■ **QUESTÕES DE ESTUDO**
a – Segundo o texto sobre a venda da Varig, qual foi o valor dos novos passivos que o grupo Gol contabilizou na Varig no balanço do primeiro trimestre de 2008?
b – Diga se cada afirmação concorda com o texto sobre a venda da Varig e cite as palavras do texto que decidem a resposta: (i) Flávio Pereira Lima representa a GTI no embate arbitral. (ii) O valor pago em dinheiro pela Gol foi transferido para uma conta nas Ilhas Cayman. (iii) O preço de compra da Varig foi de US$320 milhões.
c – Prossiga com o texto sobre a venda da Varig a partir do ponto em que ele termina.

■ **TEXTO DE ORIGEM**
^^^^^^^^

No embate arbitral, representa a GTI Flávio Pereira Lima, do Mattos Filho Advogados. Em defesa de VarigLog, Volo do Brasil, Volo Logistics LLC, Matlin Patterson e sua subsidiária nas Ilhas Cayman está Cristiano Martins, genro de Roberto Teixeira. Ambos foram contactados na sexta-feira pelo GLOBO, mas se recusaram a prestar esclarecimentos devido ao sigilo das ações.
A superavaliação de ativos e a existência de dívidas ocultas na Varig foram detectadas na primeira revisão do contrato de venda, que tinha cláusula de reavaliação e ajuste do preço. Segundo o balanço do primeiro trimestre de 2008, o grupo Gol contabilizou novos passivos, de US$97 milhões, na Varig.
Briga de sócios e denúncias complicam situação
Segundo fontes, a Gol entende - e quer provar - que o Matlin obteve "vantagem financeira", ou seja, ficou com os lucros que deveriam ser da Volo do Brasil, a oficial dona do negócio. Ao mesmo tempo, capitalizou a Varig para a venda sem aportes devidos, e com vários empréstimos que começam a vencer.
A CCI foi acionada porque não houve acordo para a devolução dos pagamentos. A essa altura, a Volo do Brasil já estava abalada com a briga de sócios, que incluiu uma corrida para sacar o valor pago em dinheiro pela Gol, cerca de US$100 milhões, transferidos para uma conta na Suíça. O valor está agora bloqueado, mas o Matlin tentou retirar o dinheiro, por meio do escritório de Teixeira Martins.
Preocupada com a repercussão do caso, a Gol publicou anúncios em jornais tentando se desvincular do escritório Teixeira Martins e afirmando que o preço de compra, US$320 milhões, era "compatível com os estudos realizados à época" e que a "aquisição da Varig foi conduzida com ética, transparência e dentro da legalidade".

^^^^^^^^

■ **Entradas salvas**
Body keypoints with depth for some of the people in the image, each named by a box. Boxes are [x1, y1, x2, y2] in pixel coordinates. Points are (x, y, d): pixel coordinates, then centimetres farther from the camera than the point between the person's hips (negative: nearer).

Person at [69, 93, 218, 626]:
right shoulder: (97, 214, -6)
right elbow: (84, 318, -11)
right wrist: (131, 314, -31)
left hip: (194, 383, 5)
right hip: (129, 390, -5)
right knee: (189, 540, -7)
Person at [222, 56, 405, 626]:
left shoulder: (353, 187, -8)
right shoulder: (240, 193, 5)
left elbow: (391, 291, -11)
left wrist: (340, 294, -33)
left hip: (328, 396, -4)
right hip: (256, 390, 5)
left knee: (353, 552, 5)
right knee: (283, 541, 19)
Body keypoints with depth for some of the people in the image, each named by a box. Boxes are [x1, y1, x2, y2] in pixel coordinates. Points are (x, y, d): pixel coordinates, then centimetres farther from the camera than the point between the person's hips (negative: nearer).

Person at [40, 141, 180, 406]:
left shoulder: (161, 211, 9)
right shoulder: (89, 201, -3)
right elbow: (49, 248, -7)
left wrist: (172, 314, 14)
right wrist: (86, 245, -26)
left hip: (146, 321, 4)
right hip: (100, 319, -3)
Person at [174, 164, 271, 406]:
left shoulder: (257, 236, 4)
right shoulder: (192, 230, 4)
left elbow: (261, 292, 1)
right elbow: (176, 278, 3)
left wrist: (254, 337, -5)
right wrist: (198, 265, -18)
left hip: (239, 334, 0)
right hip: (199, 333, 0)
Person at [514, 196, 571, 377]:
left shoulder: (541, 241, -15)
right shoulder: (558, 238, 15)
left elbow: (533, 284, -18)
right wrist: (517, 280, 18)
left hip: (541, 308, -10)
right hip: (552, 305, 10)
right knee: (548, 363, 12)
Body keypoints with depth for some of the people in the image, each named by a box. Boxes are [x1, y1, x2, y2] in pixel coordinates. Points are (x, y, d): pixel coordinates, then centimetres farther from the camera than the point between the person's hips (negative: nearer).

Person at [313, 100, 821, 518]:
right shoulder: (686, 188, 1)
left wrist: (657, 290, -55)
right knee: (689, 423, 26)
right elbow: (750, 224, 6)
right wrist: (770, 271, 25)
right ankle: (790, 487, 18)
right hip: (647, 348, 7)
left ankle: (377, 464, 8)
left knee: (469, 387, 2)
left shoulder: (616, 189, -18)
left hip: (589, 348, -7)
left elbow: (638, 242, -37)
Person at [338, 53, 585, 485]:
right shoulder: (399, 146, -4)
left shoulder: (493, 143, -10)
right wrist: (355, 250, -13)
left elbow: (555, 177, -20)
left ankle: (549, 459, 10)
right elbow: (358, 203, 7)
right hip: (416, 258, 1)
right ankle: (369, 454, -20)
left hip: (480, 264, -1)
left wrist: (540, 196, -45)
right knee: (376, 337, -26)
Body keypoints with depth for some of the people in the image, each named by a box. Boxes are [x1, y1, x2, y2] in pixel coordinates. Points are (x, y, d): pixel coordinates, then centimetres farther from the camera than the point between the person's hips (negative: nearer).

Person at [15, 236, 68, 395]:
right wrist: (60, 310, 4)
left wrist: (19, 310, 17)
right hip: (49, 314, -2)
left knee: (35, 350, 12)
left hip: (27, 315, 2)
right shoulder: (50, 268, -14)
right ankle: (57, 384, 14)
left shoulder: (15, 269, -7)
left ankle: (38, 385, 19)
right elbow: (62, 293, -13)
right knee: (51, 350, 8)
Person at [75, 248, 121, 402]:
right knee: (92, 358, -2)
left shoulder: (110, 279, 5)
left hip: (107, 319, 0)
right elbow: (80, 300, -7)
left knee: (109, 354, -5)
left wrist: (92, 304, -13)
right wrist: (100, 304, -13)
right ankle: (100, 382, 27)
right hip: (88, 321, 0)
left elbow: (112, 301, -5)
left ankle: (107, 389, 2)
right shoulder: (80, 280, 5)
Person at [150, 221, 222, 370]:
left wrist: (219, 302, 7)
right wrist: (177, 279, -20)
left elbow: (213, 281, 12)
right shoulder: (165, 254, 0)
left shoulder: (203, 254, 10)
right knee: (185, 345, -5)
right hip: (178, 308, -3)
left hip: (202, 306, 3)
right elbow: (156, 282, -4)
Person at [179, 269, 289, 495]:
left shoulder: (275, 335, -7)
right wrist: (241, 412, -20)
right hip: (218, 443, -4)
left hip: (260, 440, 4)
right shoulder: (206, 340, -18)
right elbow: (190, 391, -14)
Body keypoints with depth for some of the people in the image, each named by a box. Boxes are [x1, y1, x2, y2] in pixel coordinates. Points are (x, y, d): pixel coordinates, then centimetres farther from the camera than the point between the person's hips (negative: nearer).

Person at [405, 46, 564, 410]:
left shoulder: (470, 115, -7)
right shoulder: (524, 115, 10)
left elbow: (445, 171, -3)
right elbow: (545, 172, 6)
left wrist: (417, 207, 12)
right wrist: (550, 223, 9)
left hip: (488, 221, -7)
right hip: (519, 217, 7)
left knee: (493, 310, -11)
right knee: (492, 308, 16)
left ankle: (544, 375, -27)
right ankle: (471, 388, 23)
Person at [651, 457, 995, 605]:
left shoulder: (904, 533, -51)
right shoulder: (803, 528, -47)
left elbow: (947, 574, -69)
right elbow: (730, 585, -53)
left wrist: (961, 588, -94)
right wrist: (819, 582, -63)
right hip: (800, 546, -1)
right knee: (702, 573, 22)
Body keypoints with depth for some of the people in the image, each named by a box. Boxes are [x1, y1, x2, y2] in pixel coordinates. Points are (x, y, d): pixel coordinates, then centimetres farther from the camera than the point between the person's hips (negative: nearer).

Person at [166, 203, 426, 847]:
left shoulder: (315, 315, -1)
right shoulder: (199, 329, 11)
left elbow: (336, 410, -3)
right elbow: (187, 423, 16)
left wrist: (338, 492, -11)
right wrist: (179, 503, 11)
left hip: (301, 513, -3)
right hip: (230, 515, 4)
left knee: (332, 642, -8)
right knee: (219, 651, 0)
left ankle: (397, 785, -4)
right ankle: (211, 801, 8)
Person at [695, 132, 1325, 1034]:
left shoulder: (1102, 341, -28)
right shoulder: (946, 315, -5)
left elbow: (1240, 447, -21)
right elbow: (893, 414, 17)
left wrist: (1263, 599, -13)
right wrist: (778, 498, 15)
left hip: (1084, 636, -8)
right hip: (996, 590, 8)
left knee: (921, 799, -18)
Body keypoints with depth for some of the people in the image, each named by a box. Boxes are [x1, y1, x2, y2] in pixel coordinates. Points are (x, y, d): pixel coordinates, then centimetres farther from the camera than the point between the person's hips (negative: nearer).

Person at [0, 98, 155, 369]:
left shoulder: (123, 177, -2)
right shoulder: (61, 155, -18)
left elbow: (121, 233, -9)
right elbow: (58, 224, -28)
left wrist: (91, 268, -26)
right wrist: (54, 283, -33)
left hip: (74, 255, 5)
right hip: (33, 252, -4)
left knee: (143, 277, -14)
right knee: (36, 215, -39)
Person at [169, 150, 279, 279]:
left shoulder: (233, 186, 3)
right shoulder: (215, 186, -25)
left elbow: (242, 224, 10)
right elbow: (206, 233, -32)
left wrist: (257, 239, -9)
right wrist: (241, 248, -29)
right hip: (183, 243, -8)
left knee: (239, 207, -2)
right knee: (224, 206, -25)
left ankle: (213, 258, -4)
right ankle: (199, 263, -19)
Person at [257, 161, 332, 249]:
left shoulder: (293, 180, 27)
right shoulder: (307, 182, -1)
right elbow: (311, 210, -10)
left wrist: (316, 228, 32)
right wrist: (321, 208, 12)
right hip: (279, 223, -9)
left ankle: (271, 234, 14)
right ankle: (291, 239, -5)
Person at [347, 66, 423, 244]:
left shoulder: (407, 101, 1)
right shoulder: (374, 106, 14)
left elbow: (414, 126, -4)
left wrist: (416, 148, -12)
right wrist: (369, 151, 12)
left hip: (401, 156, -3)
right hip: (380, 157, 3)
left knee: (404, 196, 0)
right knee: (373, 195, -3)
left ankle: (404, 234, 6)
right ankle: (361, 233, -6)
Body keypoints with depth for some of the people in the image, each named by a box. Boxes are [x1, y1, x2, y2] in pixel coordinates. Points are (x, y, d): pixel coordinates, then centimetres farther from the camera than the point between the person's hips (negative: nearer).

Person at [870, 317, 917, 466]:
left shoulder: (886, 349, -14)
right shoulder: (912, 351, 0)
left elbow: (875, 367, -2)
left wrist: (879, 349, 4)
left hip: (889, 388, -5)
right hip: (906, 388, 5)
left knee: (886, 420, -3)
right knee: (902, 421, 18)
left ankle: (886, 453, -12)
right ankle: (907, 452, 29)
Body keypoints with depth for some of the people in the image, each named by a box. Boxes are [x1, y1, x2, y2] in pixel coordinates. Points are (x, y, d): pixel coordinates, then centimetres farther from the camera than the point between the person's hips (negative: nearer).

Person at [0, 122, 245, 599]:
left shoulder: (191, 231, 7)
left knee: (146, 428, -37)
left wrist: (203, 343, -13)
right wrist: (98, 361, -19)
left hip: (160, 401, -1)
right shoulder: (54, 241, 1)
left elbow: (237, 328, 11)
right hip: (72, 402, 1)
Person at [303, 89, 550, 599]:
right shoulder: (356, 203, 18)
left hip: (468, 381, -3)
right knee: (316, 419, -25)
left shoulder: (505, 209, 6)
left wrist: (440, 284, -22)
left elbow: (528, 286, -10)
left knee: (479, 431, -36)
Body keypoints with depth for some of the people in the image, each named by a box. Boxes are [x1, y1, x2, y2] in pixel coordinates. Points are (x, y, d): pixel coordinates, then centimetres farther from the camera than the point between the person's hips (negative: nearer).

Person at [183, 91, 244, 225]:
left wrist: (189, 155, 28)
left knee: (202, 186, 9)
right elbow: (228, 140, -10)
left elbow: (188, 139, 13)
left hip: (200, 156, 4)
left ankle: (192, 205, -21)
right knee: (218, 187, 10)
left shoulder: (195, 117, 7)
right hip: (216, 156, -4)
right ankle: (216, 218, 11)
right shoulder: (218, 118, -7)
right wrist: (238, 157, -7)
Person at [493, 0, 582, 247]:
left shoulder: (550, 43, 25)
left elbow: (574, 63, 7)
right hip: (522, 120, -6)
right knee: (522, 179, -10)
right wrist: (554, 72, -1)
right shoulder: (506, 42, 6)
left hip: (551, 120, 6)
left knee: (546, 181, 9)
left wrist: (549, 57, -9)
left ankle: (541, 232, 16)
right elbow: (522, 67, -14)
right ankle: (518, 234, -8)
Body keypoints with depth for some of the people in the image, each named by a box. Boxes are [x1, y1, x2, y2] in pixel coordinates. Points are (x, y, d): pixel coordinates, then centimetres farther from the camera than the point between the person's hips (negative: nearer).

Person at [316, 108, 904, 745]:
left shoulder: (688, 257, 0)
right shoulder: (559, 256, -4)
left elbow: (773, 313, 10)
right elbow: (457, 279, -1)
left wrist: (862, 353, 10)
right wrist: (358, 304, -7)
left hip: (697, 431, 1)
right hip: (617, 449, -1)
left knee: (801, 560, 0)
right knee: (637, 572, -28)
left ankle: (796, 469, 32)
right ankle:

^^^^^^^^

■ **RESPOSTAS POR TAREFA**
a – US$97 milhões.

b –
(i) Sim: "representa a GTI Flávio Pereira Lima, do Mattos Filho Advogados".
(ii) Não: "transferidos para uma conta na Suíça".
(iii) Sim: "o preço de compra, US$320 milhões".

c –
Porém, após as denúncias da ex-diretora da Anac Denise Abreu de ingerência política do Planalto no caso Varig, o negócio ficou na berlinda. Há evidências de fraude em 2006 para viabilizar a aprovação de venda da VarigLog para a Volo do Brasil. Na época, o escritório de Teixeira atestou à Anac não haver qualquer instrumento legal que, na prática, transferisse o controle da empresa para estrangeiros, acima do limite legal de 20%. O GLOBO comprovou a existência de ao menos três documentos, omitidos da Anac.
Custo para absorver Varig pesou no prejuízo da Gol
A compra da Varig acelerou a deterioração financeira da Gol, que, desde seu início, em 2001 , cresceu com base em uma estrutura enxuta. De lucros de 15% em 2006, a empresa registrou prejuízo de R$74,1 milhões no primeiro trimestre de 2008 - segundo resultado negativo seguido. No mesmo período de 2007, lucrou R$91,58 milhões.
Especialistas e a Gol confirmam que os prejuízos foram causados pelos altos custos de absorção da Varig e com aluguel de aeronaves. As rotas internacionais da Varig - para Frankfurt, Londres, Paris, Madri, Roma e Cidade do México -, vistas como caminho para internacionalizar a Gol, foram desativadas esse ano, encerrando a atuação na Europa e nos EUA.
A demora do Conselho Administrativo de Defesa Econômica (Cade) em apreciar a compra também é alegada como motivo para falta de sinergia, além de problemas para oferecer serviços mais sofisticados e administrar o programa de milhagem. O mercado sentiu os problemas. Na época da compra da Varig, em março do ano passado, as ações da Gol eram negociadas na Bolsa de Valores de São Paulo (Bovespa) a cerca de R$60. Hoje, valem R$20,28, 66% a menos.
A disparada do petróleo (base do querosene de aviação) e a redução na taxa de ocupação de vôos (73,1% em 2006 para 66% em 2007) e do uso dos aviões (14,2 horas por dia para 13,8) são fatores adicionais do chamado "inferno astral" da Gol.